■ **Stored data**
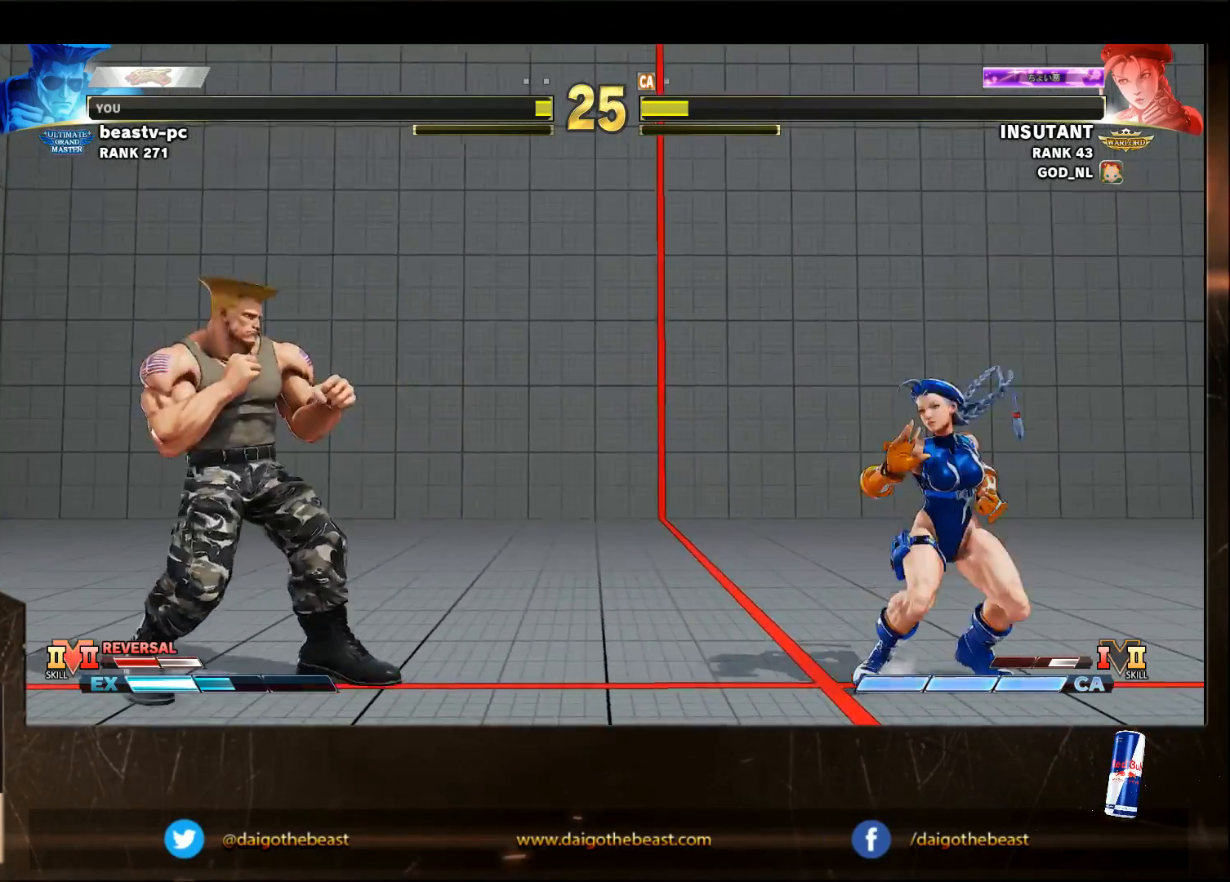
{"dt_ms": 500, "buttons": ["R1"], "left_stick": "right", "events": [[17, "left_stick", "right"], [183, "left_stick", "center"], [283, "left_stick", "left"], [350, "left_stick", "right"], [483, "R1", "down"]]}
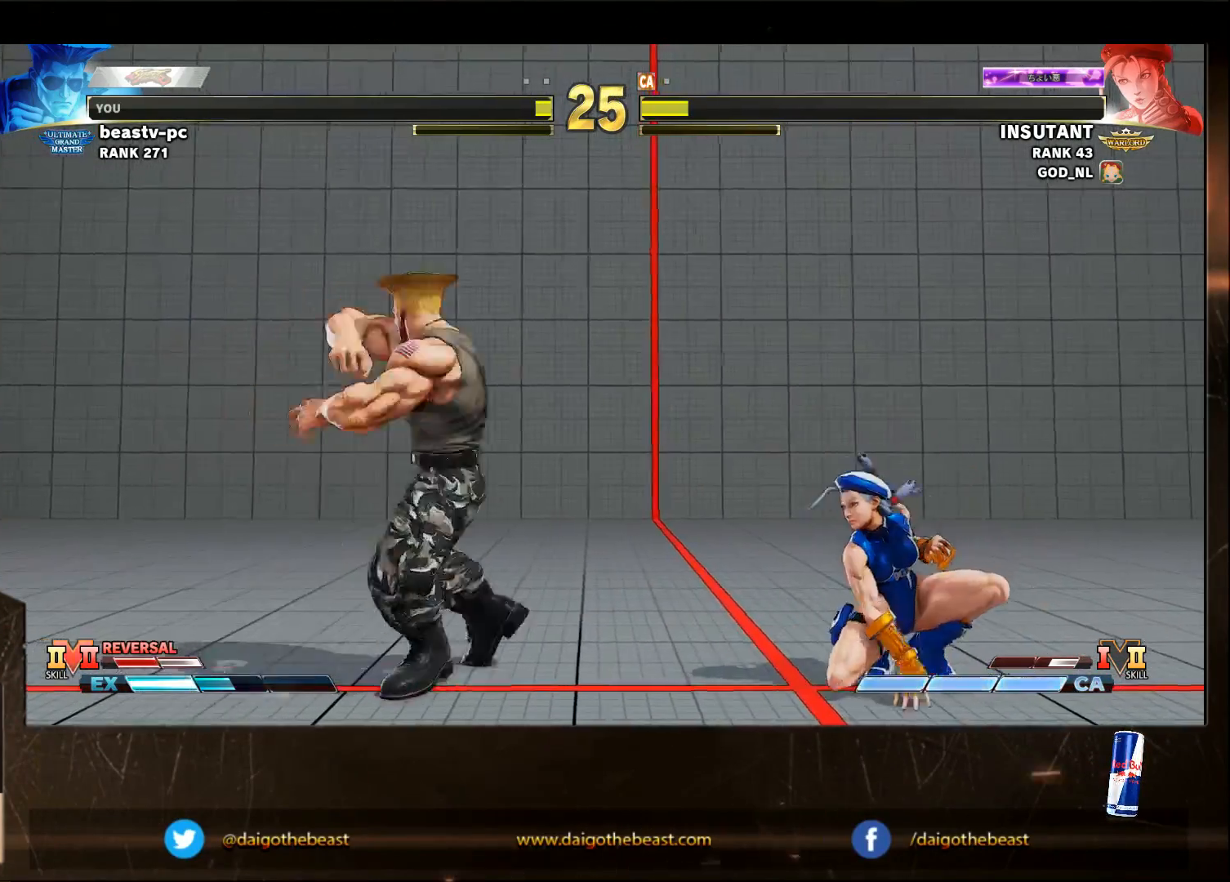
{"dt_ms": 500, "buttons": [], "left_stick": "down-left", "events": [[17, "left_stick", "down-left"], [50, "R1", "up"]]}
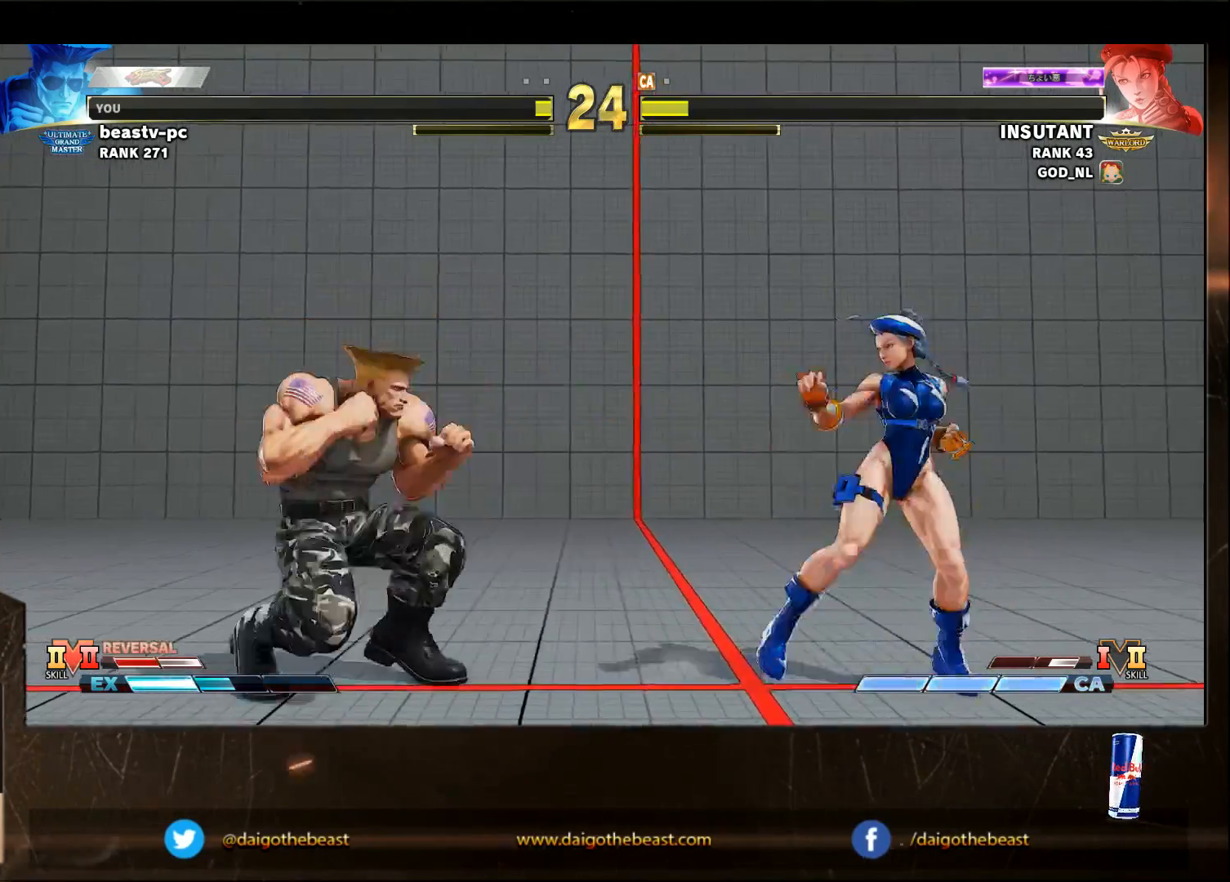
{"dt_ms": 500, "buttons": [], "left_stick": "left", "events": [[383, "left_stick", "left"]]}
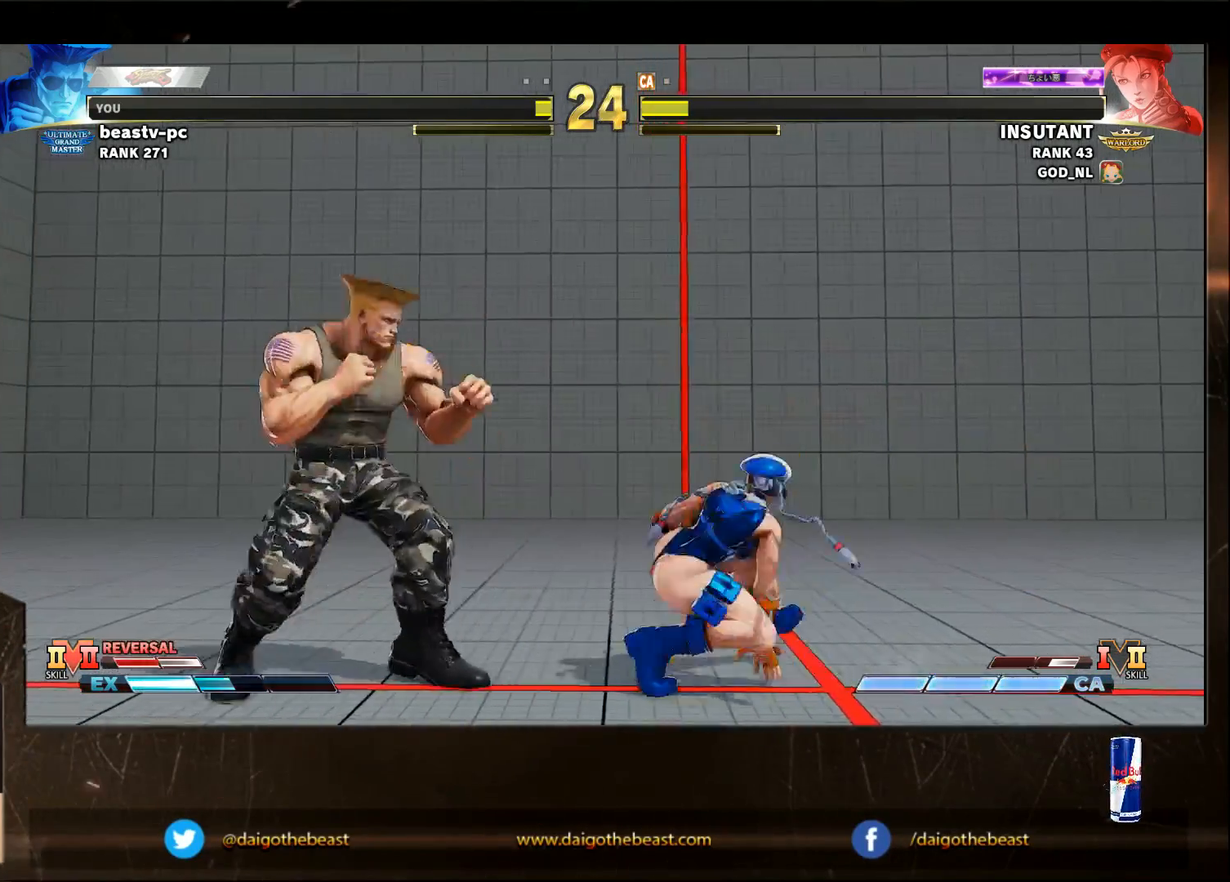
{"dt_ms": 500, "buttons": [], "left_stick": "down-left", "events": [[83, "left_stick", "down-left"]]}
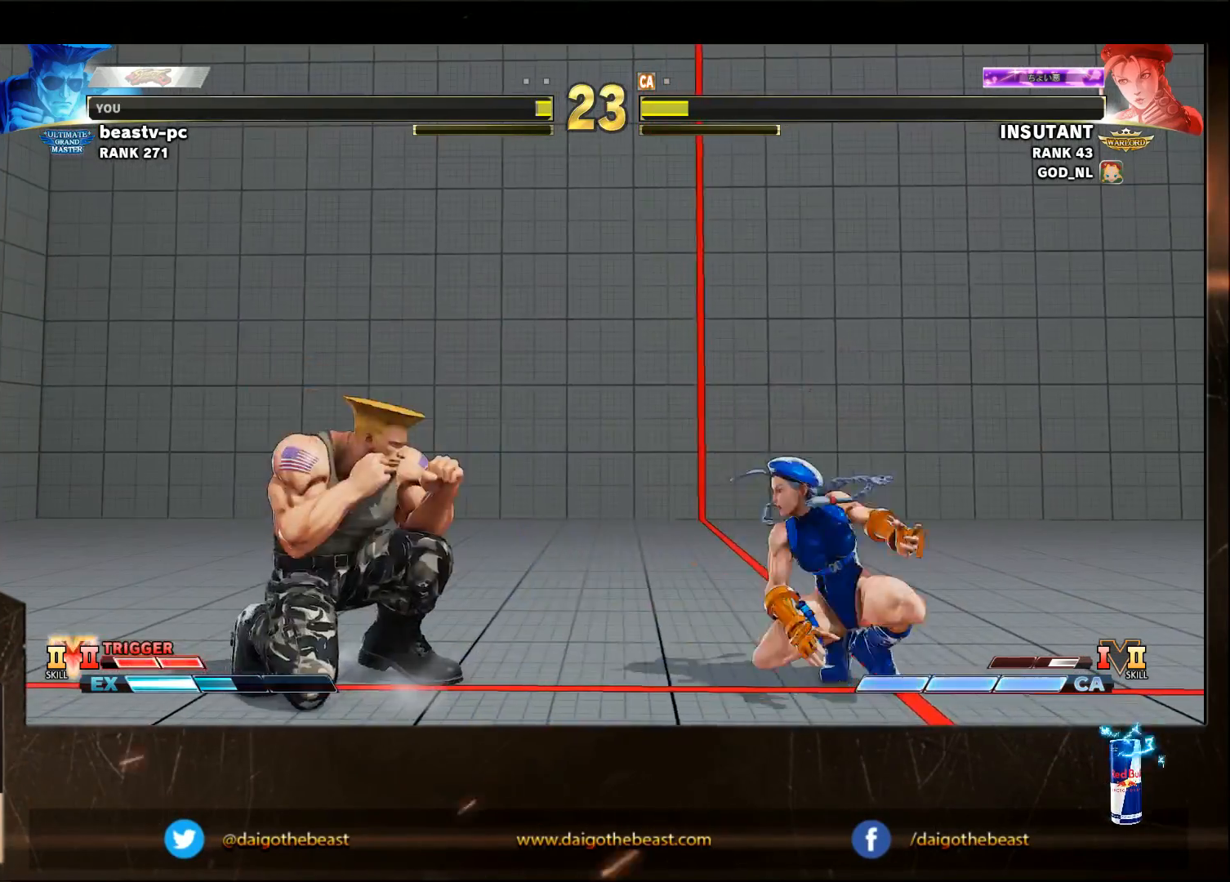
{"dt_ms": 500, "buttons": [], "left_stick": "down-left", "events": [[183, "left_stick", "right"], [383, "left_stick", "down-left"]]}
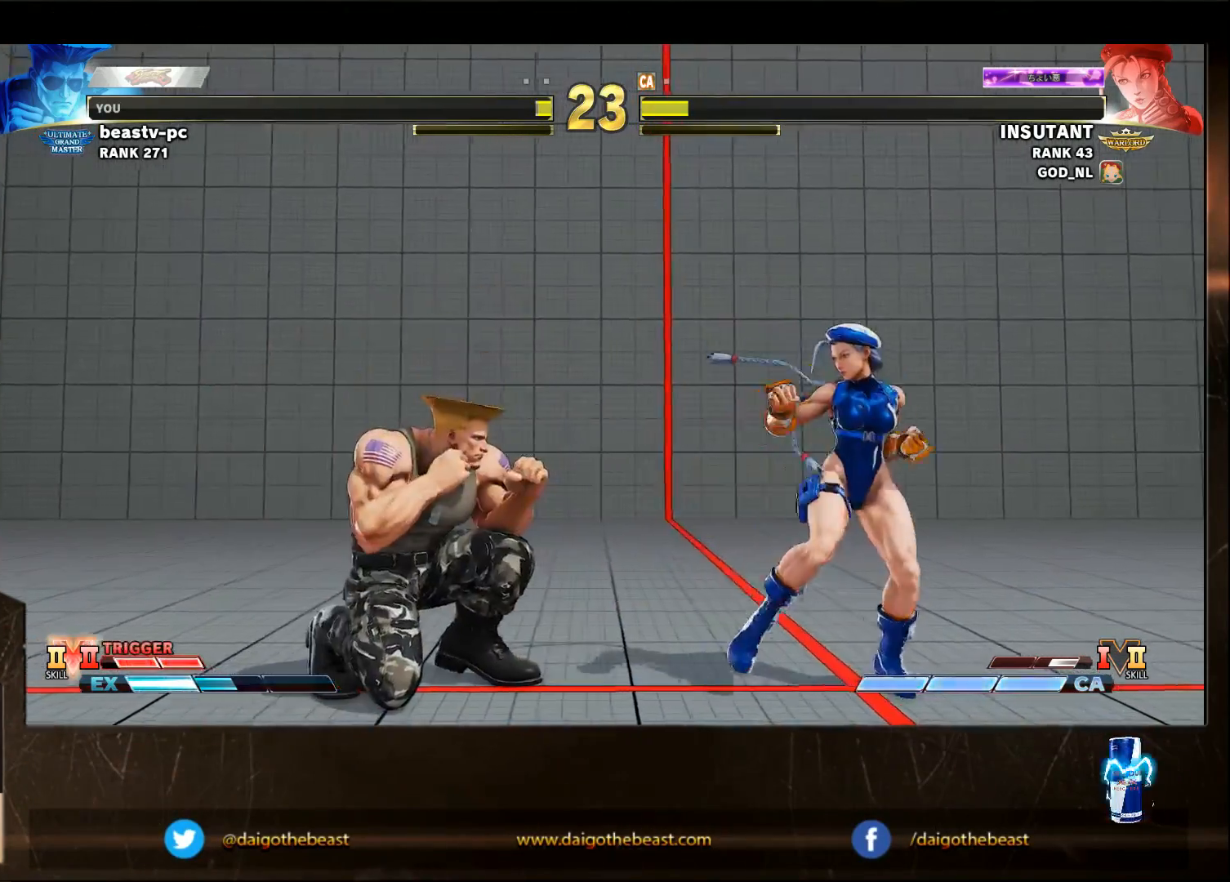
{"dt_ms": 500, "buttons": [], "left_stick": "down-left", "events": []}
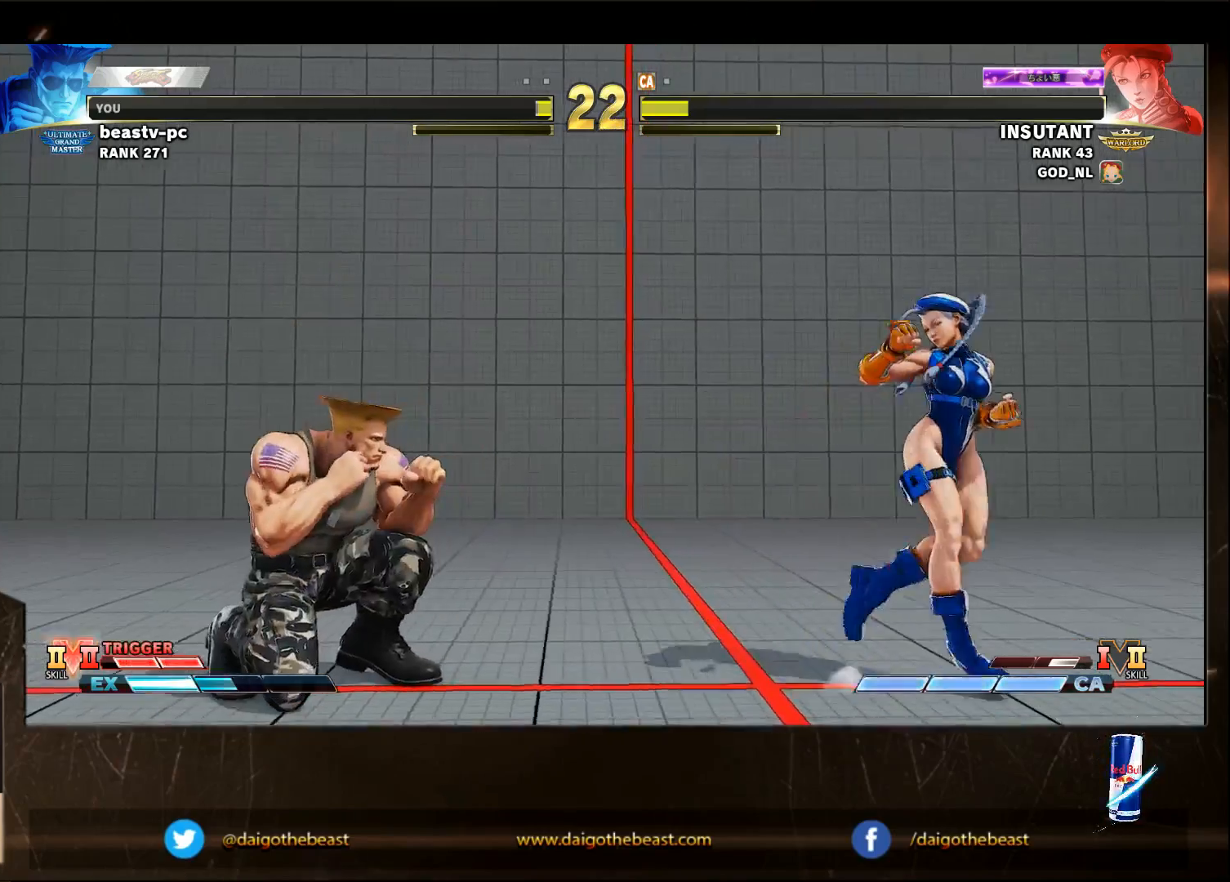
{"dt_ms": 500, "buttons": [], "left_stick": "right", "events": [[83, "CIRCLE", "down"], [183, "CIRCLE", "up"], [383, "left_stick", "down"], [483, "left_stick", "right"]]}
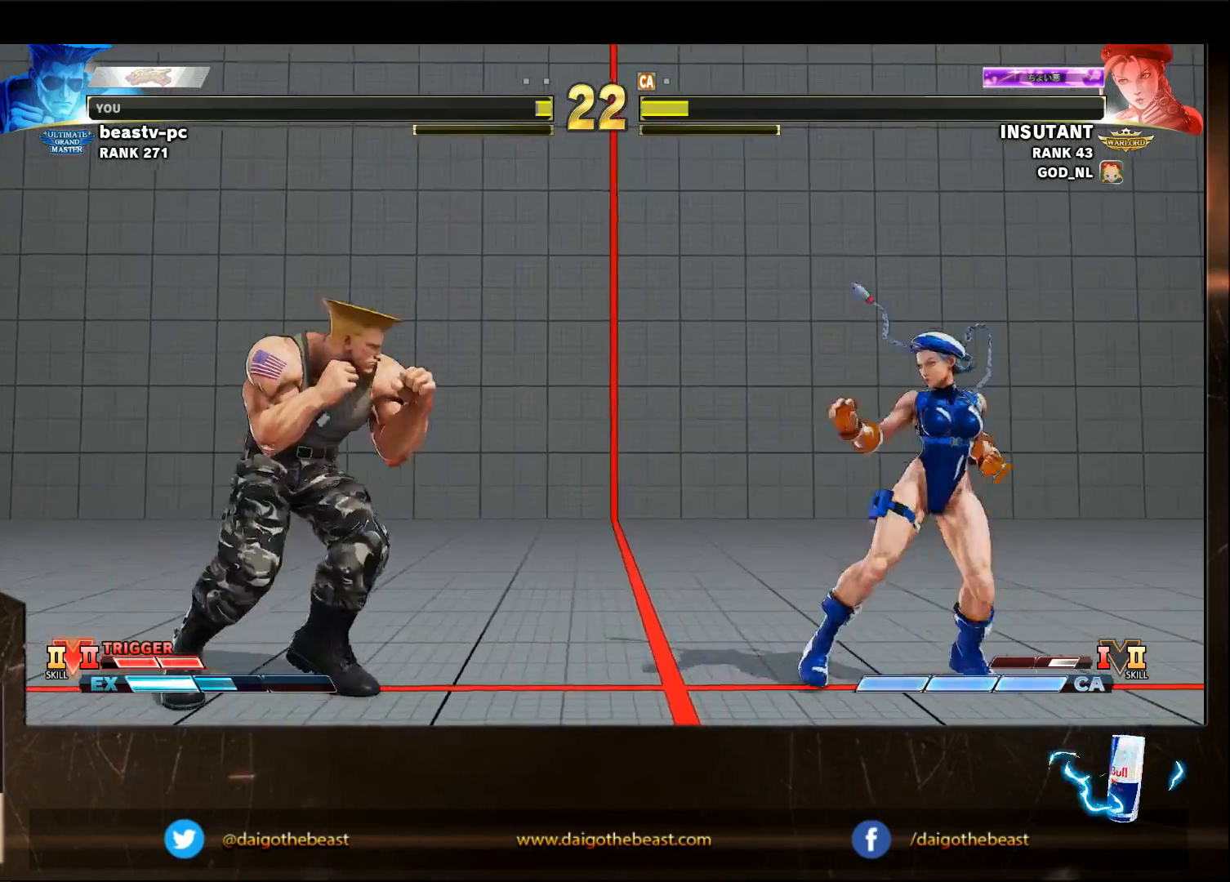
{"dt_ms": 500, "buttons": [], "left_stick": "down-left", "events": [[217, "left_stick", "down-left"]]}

■ **Problem statement**
Please restate the data word for word, leaving out any picture it holds.

■ **Written response**
{"dt_ms": 500, "buttons": ["R1"], "left_stick": "right", "events": [[17, "left_stick", "right"], [183, "left_stick", "center"], [283, "left_stick", "left"], [350, "left_stick", "right"], [483, "R1", "down"]]}
{"dt_ms": 500, "buttons": [], "left_stick": "down-left", "events": [[17, "left_stick", "down-left"], [50, "R1", "up"]]}
{"dt_ms": 500, "buttons": [], "left_stick": "left", "events": [[383, "left_stick", "left"]]}
{"dt_ms": 500, "buttons": [], "left_stick": "down-left", "events": [[83, "left_stick", "down-left"]]}
{"dt_ms": 500, "buttons": [], "left_stick": "down-left", "events": [[183, "left_stick", "right"], [383, "left_stick", "down-left"]]}
{"dt_ms": 500, "buttons": [], "left_stick": "down-left", "events": []}
{"dt_ms": 500, "buttons": [], "left_stick": "right", "events": [[83, "CIRCLE", "down"], [183, "CIRCLE", "up"], [383, "left_stick", "down"], [483, "left_stick", "right"]]}
{"dt_ms": 500, "buttons": [], "left_stick": "down-left", "events": [[217, "left_stick", "down-left"]]}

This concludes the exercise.